MATERIAL FOR THIS EXERCISE
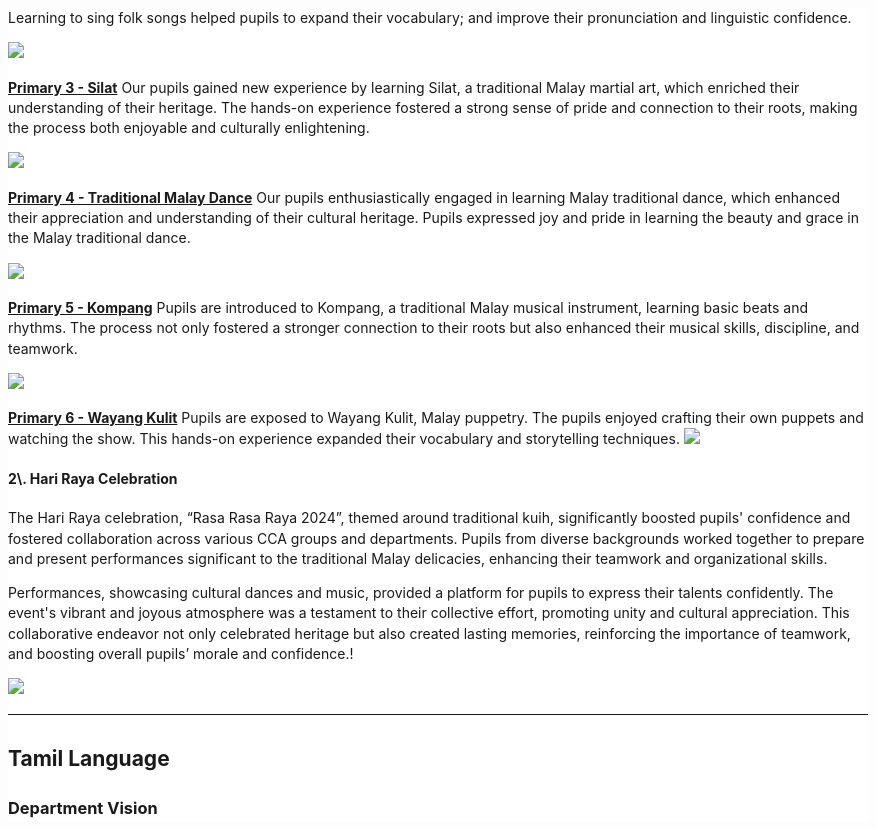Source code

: Learning to sing folk songs helped pupils to expand their vocabulary; and improve their pronunciation and linguistic confidence.

<img style="width:50%" src="/images/Our departments/Mother Tongue Language/P1_P2.jpg">

<b><u>Primary 3 - Silat</u></b>
Our pupils gained new experience by learning Silat, a traditional Malay martial art, which enriched their understanding of their heritage. The hands-on experience fostered a strong sense of pride and connection to their roots, making the process both enjoyable and culturally enlightening.

<img style="width:50%" src="/images/Our departments/Mother Tongue Language/P3.jpg">

<b><u>Primary 4 - Traditional Malay Dance</u></b>
Our pupils enthusiastically engaged in learning Malay traditional dance, which enhanced their appreciation and understanding of their cultural heritage. Pupils expressed joy and pride in learning the beauty and grace in the Malay traditional dance.

<img style="width:50%" src="/images/Our departments/Mother Tongue Language/P4.jpg">


<b><u>Primary 5 - Kompang</u></b>
Pupils are introduced to Kompang, a traditional Malay musical instrument, learning basic beats and rhythms. The process not only fostered a stronger connection to their roots but also enhanced their musical skills, discipline, and teamwork. 

<img style="width:50%" src="/images/Our departments/Mother Tongue Language/P5.jpg">


<b><u>Primary 6 - Wayang Kulit</u></b>
Pupils are exposed to Wayang Kulit, Malay puppetry. The pupils enjoyed crafting their own puppets and watching the show. This hands-on experience expanded their vocabulary and storytelling techniques. 
<img style="width:50%" src="/images/Our departments/Mother Tongue Language/P6.jpg">

#### 2\\. Hari Raya Celebration
The Hari Raya celebration, “Rasa Rasa Raya 2024”, themed around traditional kuih, significantly boosted pupils' confidence and fostered collaboration across various CCA groups and departments. Pupils from diverse backgrounds worked together to prepare and present performances significant to the traditional Malay delicacies, enhancing their teamwork and organizational skills. 

Performances, showcasing cultural dances and music, provided a platform for pupils to express their talents confidently. The event's vibrant and joyous atmosphere was a testament to their collective effort, promoting unity and cultural appreciation. This collaborative endeavor not only celebrated heritage but also created lasting memories, reinforcing the importance of teamwork, and boosting overall pupils’ morale and confidence.!

<img style="width:80%" src="/images/Our departments/Mother Tongue Language/HariRaya.jpg">

* * *

## Tamil Language

### Department Vision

EXERCISE BRIEF
Each line in the entries above, starting at the line with "<b><u>Primary 6 - Wayang Kulit</u></b>" and ending at the line with "Pupils are exposed", is to be printed exactly, and only those lines.

EXPECTED ANSWER
<b><u>Primary 6 - Wayang Kulit</u></b>
Pupils are exposed to Wayang Kulit, Malay puppetry. The pupils enjoyed crafting their own puppets and watching the show. This hands-on experience expanded their vocabulary and storytelling techniques. 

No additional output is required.